INPUT: Begin
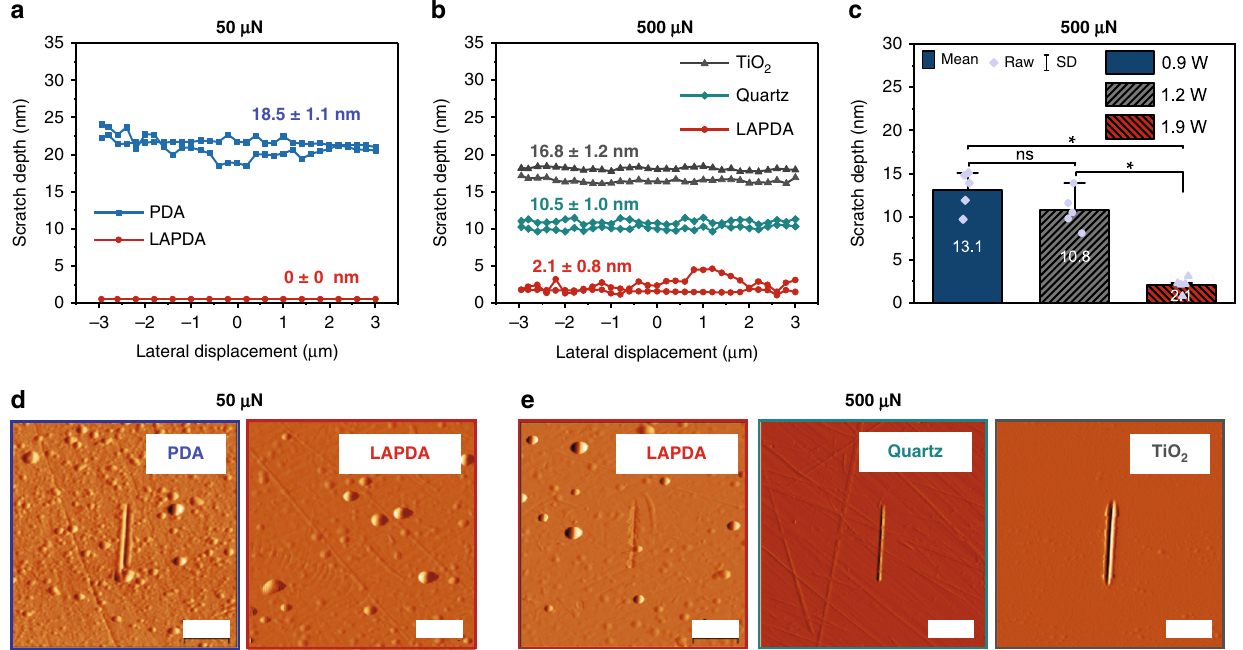
Fig. 2 Scratch resistance measurements on pristine PDA fi lm, LAPDA fi lm, and inorganic substrates. Representative scratch depth – lateral displacement curves at a 50 µ N and b 500 µ N, respectively. c Scratch depths for LAPDA fi lms annealed at 0.9, 1.2, and 1.9 W were compared. Bars represent mean values and original data points overlaid as purple dots; error bars represent standard deviation. Statistical signi fi cance (asterisk symbol) was assessed using a one-way analysis of variance with Tukey ’ s post-test ( n = 5). d , e Corresponding scratched images on the substrates of ( a, b ). The scale bar is 2 µ m. Source data are provided as a Source Data fi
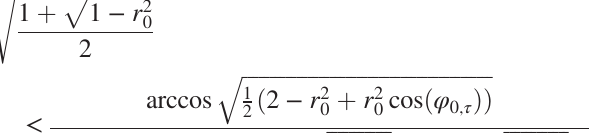
ffiffiffiffiffiffiffiffiffiffiffiffi p 1 − r 2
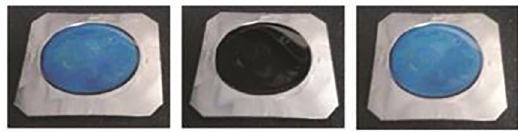
Figure 9. Color variation of LC in the temperature sensor prototype: on the left, heating from 80 to 90 °C; in the center, isotropic phase at temperatures above 100 °C; on the right, cooling from 90 to 80 °C.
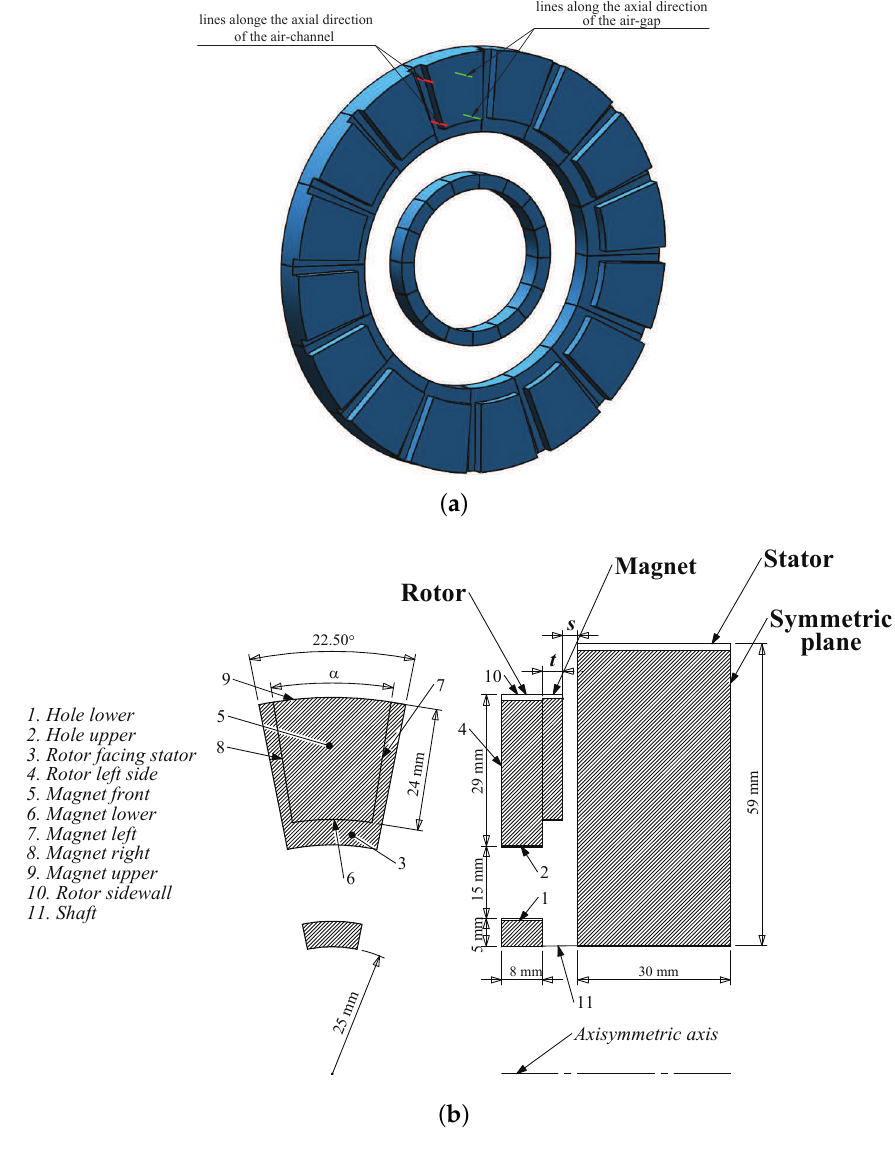
Figure 1. ( a ) The schematic diagram of the rotor in an AFPMSM; and ( b ) geometrical details of the current rotor-stator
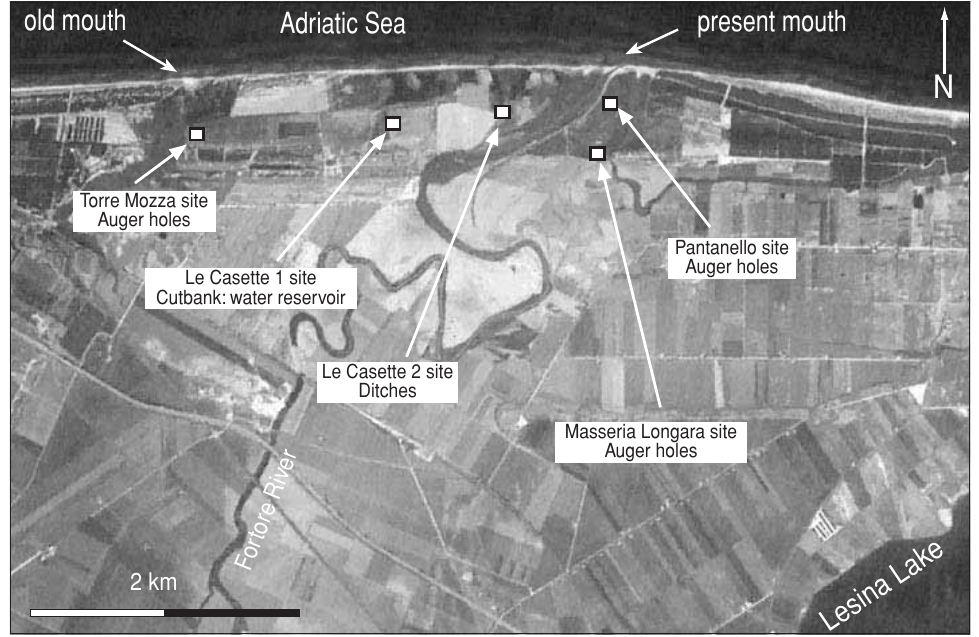
Fig. 4. Spot image (DOI-10M - National Imagery and Mapping Agency: contains data (C) CNES/SPOT image 1992-1994 copyright) of the Fortore mouth area with location of the investigated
INPUT: End
» **WHAT YOU SHOULD DO**
Reprint every record exactly and skip the pictures.

» **THE ANSWER**
Fig. 2 Scratch resistance measurements on pristine PDA fi lm, LAPDA fi lm, and inorganic substrates. Representative scratch depth – lateral displacement curves at a 50 µ N and b 500 µ N, respectively. c Scratch depths for LAPDA fi lms annealed at 0.9, 1.2, and 1.9 W were compared. Bars represent mean values and original data points overlaid as purple dots; error bars represent standard deviation. Statistical signi fi cance (asterisk symbol) was assessed using a one-way analysis of variance with Tukey ’ s post-test ( n = 5). d , e Corresponding scratched images on the substrates of ( a, b ). The scale bar is 2 µ m. Source data are provided as a Source Data fi
ffiffiffiffiffiffiffiffiffiffiffiffi p 1 − r 2
Figure 9. Color variation of LC in the temperature sensor prototype: on the left, heating from 80 to 90 °C; in the center, isotropic phase at temperatures above 100 °C; on the right, cooling from 90 to 80 °C.
Figure 1. ( a ) The schematic diagram of the rotor in an AFPMSM; and ( b ) geometrical details of the current rotor-stator
Fig. 4. Spot image (DOI-10M - National Imagery and Mapping Agency: contains data (C) CNES/SPOT image 1992-1994 copyright) of the Fortore mouth area with location of the investigated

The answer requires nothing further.